If one hook crushes in static but not in UGC, we ask why. Sometimes it’s the framing, sometimes it’s the delivery, but there’s always a reason.
That’s the whole point of testing. Not to find one winner, but to build a creative system that consistently feeds you answers.
#4 - Now, back to “ugly ads” for a second…
This is the part that caught my attention last weekend.
The whole idea behind ugly ads is that they feel accidental and raw. They’re not designed to be aesthetic; in fact, they’re sometimes borderline awful to look at. They’re designed to bring the focus back to the message, and they work because they don’t feel like ads.
They look like posts you’d see from a friend or a sketchy meme page, and that’s exactly why people stop.
Here are some examples:

It’s chaotic. It’s weird. But it works, especially in the first few seconds when attention is either earned or lost.
Are these going to work for every brand? No.

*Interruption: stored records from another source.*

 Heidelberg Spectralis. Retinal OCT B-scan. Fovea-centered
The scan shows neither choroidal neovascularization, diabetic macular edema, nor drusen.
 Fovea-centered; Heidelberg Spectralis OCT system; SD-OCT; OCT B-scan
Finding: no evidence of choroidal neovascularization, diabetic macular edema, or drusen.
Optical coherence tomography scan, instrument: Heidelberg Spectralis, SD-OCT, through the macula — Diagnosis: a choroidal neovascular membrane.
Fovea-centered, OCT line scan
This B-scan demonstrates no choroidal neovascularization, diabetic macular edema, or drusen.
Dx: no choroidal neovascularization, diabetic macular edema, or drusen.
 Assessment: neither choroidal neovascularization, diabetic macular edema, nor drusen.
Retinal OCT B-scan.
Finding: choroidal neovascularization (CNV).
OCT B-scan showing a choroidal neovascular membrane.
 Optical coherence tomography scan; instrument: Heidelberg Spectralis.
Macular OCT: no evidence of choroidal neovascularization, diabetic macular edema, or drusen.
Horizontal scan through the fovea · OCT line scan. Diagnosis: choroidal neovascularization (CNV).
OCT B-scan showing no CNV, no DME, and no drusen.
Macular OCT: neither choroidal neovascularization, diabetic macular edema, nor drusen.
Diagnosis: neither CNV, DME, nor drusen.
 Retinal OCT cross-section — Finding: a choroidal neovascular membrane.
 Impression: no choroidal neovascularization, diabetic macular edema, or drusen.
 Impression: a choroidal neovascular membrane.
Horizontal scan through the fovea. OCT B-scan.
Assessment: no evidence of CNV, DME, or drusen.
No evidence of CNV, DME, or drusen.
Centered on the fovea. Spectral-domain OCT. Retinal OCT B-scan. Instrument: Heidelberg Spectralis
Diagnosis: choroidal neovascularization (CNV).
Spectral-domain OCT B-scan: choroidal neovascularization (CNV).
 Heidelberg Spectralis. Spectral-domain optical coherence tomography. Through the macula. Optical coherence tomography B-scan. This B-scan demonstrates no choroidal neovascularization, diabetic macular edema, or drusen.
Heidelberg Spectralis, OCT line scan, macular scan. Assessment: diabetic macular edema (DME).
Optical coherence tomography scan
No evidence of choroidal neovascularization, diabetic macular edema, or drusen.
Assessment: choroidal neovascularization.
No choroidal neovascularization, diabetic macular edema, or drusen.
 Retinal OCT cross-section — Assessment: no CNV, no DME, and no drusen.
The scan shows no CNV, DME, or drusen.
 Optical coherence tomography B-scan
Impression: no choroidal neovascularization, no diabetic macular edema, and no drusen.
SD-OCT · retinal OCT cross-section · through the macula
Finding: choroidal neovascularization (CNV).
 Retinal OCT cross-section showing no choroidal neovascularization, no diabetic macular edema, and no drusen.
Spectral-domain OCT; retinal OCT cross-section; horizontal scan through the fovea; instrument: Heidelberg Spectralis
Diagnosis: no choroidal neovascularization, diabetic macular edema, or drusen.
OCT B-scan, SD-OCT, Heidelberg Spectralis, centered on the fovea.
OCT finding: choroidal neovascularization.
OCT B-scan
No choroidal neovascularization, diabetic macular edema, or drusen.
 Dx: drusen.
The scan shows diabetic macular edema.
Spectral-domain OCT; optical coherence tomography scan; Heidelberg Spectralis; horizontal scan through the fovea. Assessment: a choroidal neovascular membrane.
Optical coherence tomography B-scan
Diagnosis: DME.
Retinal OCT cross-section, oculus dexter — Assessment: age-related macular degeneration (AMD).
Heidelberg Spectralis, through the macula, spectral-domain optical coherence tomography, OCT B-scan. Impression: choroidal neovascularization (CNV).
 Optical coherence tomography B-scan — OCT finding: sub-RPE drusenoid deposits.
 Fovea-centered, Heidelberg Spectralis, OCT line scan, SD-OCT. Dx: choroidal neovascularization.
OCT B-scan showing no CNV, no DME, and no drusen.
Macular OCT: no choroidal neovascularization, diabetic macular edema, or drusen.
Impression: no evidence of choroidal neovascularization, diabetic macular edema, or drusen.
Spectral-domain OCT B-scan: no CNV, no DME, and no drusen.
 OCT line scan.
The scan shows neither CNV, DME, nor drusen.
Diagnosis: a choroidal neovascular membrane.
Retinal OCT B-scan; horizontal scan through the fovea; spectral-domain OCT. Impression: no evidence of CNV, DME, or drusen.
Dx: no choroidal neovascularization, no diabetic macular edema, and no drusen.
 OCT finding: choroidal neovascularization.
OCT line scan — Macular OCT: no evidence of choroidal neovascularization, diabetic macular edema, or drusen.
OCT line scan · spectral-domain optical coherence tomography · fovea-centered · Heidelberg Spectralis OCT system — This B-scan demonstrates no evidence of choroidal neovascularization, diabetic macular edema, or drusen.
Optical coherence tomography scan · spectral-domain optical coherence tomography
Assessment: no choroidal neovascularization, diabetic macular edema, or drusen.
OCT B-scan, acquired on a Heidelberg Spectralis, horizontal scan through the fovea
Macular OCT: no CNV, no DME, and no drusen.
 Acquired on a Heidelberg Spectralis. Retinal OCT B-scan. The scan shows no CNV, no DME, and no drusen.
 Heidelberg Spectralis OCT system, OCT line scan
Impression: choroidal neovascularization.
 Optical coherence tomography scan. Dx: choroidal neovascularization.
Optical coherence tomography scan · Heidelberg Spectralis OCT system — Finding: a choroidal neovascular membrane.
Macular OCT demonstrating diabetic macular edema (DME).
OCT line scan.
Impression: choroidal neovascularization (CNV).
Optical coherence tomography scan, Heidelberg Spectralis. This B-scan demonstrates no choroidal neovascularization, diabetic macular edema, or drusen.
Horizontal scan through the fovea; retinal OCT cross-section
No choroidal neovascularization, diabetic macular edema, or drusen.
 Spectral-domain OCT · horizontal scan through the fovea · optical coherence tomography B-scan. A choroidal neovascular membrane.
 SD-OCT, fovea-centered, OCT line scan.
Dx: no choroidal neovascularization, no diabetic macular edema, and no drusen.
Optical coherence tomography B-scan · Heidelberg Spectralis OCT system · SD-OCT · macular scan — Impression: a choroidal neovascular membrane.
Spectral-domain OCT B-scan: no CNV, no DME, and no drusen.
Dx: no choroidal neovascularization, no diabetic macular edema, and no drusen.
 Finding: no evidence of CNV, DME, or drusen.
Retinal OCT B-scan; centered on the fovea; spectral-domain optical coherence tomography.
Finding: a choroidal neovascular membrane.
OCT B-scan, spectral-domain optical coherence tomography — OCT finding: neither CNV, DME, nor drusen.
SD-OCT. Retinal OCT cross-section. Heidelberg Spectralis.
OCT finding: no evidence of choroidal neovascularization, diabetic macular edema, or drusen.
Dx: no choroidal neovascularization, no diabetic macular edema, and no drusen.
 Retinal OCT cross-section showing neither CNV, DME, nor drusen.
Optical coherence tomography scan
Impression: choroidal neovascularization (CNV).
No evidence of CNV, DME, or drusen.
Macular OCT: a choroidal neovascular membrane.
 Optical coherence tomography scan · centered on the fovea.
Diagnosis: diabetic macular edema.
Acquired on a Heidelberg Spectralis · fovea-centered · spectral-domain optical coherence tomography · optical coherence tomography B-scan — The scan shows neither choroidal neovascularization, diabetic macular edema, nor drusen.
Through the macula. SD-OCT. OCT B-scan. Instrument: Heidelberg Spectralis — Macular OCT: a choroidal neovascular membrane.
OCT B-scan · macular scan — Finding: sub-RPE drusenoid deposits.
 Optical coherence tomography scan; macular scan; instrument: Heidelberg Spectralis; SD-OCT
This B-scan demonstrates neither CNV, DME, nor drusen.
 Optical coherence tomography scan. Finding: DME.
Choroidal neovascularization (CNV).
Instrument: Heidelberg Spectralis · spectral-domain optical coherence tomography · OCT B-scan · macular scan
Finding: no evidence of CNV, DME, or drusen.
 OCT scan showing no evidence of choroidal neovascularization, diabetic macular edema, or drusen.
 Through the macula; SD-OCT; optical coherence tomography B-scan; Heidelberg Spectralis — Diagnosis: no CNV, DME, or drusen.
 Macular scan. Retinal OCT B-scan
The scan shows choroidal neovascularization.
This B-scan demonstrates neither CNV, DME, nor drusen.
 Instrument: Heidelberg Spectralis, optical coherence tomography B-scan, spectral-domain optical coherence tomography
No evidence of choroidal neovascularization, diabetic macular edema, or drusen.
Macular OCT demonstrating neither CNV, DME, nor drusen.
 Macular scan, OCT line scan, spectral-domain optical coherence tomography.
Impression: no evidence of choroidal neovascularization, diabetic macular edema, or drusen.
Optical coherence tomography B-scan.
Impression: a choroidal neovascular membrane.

But it’s a reminder that production doesn’t equal performance. And sometimes, going left when everyone else is going right is enough to win attention.
If you’re planning creative strategy for Q4, here’s the takeaway:
Your ad needs to do three things:
1. Get attention from the right person
2. Speak directly to their problem or desire
3. Drive them to act. Whether that’s a click, a comment, or a checkout.
That’s it. The format, production quality, and editing style all come second.
If your current stack isn’t converting, step back and ask: What does my best customer actually need to hear right now? And what would make them stop, watch, and take the next step?
Then build from there.
See you next Thursday,
Arik
🛠️ Tool of the week: OpusClip

If you’re running any kind of video creative, especially UGC, OpusClip is one of the easiest tools to add to your stack.
It takes one long-form video and turns it into 5–15 short-form edits automatically.
It’ll handle cuts, jump zooms, captions, even punch-ins on emotional moments or product mentions.
Super helpful if you’re repurposing influencer content, podcast clips, or behind-the-scenes shoots and want to test hook variations at scale.